◆ **À faire**
- 1) D'après l'entretien sur Homs, à quelle date cet entretien a-t-il été réalisé ?
- 2) Traduisez en anglais cette phrase de l'entretien sur Homs : « Les mercenaires utilisent des armes très sophistiquées, munies de viseurs, qui touchent le cœur de la cible. »

◆ **Extrait du texte**
********

Syrie
Syrie : « Si
l'armée quitte notre village, nous
risquons d'être égorgés »
Silvia Cattori
Samedi 14 avril 2012
Nous avons demandé
à un Syrien originaire de Homs (*) qui
réside aujourd’hui dans un village de la
province de Homs, de nous expliquer
pourquoi l’armée de Bachar el-Assad
bombarderait et réprimerait violemment
son propre peuple, comme le répètent
sans cesse les médias internationaux.
Silvia Cattori
: Les
images diffusées par les chaînes
télévisées et les commentaires des
journalistes sont, comme vous devez
le savoir, immanquablement en faveur
des rebelles. Des images très
impressionnantes d’immeubles en feu,
des panaches de fumée noire, des
maisons qui s’écroulent nous sont
montrées. Homs est présentée comme
« ville martyr et symbole de la
révolution syrienne » [1].
Pouvez-vous nous expliquer pourquoi
l’armée syrienne bombarde – si l’on
en croit nos médias - aveuglément
des lieux habités ?
Réponse :
Madame, pardonnez-moi ; l’armée
syrienne ne bombarde pas à l’aveugle
; elle ne bombarde pas des maisons
qui sont habitées. On ne sait jamais
si les images diffusées par
al-Jaziira, al-Arabya ou vos chaînes
télévisées, sont véridiques ou sont
des images montées. Si elles
correspondent vraiment avec ce qui
s’est passé tel jour à tel endroit.
Sachez que, quand on voit des
panaches de fumée noire, ce sont des
pneus de voitures que font brûler
les mercenaires.
L’armée bombarde les lieux où elle a
localisé des mercenaires. Il est
difficile pour l’armée de les
approcher et de les arrêter
autrement. Les mercenaires utilisent
des armes très sophistiquées, munies
de viseurs, qui touchent le cœur de
la cible. A Zabadani, les
mercenaires ont tué plus de 150
soldats avec ces armes-là.
L’armée bombarde actuellement un
endroit précis du quartier
el-Hamidiyyé, [cet entretien a été
réalisé le 11 avril, à la veille du
cessez-le -feu] à majorité
chrétienne, qui est pratiquement
vide de ses habitants. Vous savez
qu’il n’y a pas à Homs de quartier à
100 % chrétien, alaouite, ou
sunnite.Tout le quartier
el-Hamidiyyé est entre les mains des
mercenaires. Les maisons ont été
détruites à 80 % par les
mercenaires. Ils ont détruit, dans
ce même quartier, la maison d’une de
mes nièces qui avait fui et tout ce
qu’elle possédait. Ils ont mis le
feu à tout l’immeuble. Voilà dans
quelles circonstances l’armée
bombarde en Syrie.

********

◆ **Entrées extraites**
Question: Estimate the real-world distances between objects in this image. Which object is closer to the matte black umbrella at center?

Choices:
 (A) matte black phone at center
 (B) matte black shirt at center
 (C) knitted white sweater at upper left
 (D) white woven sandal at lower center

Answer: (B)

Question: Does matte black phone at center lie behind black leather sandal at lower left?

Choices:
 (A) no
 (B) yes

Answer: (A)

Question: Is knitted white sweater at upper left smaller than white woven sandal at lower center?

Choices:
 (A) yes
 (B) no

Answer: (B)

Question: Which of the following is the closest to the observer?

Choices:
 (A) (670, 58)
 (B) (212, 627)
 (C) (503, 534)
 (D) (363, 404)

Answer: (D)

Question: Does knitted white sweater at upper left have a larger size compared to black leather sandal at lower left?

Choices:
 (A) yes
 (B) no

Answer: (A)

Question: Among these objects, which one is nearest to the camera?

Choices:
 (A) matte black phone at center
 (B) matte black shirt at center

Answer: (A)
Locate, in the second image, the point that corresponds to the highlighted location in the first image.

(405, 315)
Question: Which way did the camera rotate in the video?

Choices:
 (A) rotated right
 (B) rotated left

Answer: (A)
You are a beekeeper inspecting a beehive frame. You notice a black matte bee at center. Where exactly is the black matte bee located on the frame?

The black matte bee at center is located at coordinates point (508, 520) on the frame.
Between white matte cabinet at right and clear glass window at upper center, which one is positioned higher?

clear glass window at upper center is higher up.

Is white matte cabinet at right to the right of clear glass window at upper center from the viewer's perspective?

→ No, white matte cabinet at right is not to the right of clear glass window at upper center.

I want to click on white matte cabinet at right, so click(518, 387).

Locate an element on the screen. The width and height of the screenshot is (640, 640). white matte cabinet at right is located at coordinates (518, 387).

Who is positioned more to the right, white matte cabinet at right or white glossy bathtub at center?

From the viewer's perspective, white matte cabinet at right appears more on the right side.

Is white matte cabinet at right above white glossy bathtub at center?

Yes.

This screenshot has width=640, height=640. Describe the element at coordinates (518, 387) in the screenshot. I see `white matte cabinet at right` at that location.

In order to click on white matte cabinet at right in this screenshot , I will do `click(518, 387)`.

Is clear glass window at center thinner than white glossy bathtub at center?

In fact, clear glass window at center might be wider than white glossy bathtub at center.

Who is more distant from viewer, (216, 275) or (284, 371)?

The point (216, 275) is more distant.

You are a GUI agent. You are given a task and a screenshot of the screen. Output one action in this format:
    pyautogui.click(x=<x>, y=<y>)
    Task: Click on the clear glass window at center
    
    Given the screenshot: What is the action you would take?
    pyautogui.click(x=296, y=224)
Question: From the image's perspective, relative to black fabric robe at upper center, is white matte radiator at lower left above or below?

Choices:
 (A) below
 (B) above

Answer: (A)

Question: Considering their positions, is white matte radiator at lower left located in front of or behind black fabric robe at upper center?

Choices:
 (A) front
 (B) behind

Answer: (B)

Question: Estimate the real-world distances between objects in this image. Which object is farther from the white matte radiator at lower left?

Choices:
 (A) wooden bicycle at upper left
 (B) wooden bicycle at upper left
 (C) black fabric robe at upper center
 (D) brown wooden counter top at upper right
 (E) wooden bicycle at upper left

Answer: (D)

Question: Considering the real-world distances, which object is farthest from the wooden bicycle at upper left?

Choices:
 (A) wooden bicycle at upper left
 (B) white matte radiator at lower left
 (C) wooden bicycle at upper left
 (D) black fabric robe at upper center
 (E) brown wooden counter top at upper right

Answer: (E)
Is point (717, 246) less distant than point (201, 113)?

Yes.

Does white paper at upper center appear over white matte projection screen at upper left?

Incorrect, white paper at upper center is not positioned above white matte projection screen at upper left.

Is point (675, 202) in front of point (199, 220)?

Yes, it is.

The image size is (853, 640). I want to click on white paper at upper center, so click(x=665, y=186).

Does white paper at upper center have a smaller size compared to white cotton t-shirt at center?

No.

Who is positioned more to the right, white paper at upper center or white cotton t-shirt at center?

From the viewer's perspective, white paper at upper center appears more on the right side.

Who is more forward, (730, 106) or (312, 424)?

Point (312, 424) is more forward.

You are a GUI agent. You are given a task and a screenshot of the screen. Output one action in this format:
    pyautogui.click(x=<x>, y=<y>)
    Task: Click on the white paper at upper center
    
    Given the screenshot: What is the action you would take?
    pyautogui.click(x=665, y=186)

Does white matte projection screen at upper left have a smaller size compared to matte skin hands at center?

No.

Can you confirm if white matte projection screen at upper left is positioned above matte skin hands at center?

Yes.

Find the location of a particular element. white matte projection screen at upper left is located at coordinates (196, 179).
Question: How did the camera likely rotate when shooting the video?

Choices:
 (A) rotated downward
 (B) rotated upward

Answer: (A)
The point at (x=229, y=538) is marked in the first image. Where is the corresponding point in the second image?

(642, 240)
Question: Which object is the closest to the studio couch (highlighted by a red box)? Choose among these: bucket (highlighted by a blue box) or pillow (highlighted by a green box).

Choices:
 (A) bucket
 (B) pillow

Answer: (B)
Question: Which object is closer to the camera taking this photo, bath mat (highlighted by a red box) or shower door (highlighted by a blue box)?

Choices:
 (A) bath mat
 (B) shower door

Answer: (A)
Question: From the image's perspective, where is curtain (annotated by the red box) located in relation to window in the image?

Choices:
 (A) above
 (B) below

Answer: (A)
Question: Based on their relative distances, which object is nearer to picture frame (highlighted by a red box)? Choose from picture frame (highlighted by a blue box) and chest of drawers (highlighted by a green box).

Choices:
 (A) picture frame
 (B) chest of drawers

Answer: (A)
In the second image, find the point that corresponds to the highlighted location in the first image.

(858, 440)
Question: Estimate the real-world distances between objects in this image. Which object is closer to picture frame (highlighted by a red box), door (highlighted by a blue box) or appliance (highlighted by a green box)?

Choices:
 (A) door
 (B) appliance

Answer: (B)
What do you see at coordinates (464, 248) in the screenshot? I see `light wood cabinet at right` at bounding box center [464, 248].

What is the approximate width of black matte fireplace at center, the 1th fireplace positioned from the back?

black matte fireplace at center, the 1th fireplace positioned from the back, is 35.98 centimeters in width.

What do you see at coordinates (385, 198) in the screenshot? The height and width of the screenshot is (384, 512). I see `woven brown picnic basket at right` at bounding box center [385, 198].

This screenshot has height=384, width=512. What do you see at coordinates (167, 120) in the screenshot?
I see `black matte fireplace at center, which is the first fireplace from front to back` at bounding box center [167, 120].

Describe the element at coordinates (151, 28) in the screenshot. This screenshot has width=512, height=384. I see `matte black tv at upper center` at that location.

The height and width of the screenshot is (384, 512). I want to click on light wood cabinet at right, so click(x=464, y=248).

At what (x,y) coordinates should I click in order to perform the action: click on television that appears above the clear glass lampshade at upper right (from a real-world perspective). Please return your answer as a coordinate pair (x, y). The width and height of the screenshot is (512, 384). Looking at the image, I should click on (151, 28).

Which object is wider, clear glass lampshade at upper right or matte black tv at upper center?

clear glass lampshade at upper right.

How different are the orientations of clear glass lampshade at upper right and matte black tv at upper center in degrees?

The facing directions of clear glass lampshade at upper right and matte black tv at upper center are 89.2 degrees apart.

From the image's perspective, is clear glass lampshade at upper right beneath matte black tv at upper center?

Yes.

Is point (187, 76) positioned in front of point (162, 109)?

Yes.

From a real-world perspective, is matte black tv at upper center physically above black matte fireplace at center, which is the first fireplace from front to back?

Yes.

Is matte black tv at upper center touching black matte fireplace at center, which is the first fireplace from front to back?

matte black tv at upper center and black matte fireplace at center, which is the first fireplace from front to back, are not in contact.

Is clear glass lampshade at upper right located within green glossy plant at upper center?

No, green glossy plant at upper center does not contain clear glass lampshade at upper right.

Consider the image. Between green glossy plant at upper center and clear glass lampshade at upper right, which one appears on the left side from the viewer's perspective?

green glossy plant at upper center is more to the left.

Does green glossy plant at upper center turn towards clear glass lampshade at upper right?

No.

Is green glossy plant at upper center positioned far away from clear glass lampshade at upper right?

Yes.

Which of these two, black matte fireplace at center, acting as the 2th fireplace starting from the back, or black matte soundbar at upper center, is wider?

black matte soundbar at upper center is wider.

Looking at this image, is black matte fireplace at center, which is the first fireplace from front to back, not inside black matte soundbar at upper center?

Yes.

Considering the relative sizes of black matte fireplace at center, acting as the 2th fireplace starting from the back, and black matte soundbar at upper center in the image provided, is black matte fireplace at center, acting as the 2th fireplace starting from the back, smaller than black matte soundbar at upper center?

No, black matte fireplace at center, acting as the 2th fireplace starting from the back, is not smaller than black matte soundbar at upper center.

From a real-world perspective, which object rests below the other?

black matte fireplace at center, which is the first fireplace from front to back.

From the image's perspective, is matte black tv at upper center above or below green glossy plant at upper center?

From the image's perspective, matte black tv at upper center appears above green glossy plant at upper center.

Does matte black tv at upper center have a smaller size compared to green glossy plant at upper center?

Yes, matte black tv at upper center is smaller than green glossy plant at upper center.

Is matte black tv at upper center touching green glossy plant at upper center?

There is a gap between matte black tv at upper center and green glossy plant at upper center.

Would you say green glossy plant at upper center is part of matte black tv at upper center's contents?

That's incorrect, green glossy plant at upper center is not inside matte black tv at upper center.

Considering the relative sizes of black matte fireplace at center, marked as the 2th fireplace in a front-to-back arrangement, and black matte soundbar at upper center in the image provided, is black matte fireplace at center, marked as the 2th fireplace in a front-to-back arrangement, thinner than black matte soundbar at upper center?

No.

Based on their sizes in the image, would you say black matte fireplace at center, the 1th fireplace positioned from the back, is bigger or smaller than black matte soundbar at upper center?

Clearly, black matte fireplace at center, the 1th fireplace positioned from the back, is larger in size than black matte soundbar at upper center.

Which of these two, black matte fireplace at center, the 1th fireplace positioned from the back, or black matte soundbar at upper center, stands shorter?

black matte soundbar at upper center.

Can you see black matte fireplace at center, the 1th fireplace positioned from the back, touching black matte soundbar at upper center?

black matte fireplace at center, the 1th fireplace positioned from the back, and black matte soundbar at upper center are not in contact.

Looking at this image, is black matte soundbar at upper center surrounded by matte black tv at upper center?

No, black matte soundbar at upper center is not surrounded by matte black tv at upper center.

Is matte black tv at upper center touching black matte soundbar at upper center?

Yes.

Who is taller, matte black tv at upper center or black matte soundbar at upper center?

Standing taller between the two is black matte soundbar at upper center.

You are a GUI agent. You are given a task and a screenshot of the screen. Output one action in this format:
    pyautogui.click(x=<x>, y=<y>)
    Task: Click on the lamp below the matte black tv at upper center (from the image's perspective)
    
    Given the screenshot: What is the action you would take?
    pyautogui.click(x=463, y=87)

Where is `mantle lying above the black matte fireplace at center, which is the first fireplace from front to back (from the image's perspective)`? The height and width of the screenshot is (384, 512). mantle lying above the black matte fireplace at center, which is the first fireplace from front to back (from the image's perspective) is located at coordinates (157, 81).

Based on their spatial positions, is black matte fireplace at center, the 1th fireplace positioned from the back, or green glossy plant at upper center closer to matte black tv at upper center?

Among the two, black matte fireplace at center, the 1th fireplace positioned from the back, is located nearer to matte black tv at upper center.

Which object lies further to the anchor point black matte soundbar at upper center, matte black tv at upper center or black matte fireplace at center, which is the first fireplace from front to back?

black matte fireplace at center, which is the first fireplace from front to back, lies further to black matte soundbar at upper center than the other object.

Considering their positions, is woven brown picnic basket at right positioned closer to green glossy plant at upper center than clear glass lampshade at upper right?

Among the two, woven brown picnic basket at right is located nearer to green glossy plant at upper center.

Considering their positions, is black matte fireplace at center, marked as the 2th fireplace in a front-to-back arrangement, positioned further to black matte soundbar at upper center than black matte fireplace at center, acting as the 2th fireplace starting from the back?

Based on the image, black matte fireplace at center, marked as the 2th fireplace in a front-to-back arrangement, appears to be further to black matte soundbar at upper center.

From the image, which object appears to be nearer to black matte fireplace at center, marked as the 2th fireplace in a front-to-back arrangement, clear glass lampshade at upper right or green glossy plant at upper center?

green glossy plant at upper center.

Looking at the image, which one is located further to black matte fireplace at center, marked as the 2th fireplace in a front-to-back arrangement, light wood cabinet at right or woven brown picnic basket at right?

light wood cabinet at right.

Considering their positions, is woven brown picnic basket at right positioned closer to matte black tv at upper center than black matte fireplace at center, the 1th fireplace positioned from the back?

********

◆ **Réponses attendues**
- 1) Le 11 avril, à la veille du cessez-le-feu.

- 2) The mercenaries use very sophisticated weapons, fitted with sights, that hit the heart of the target.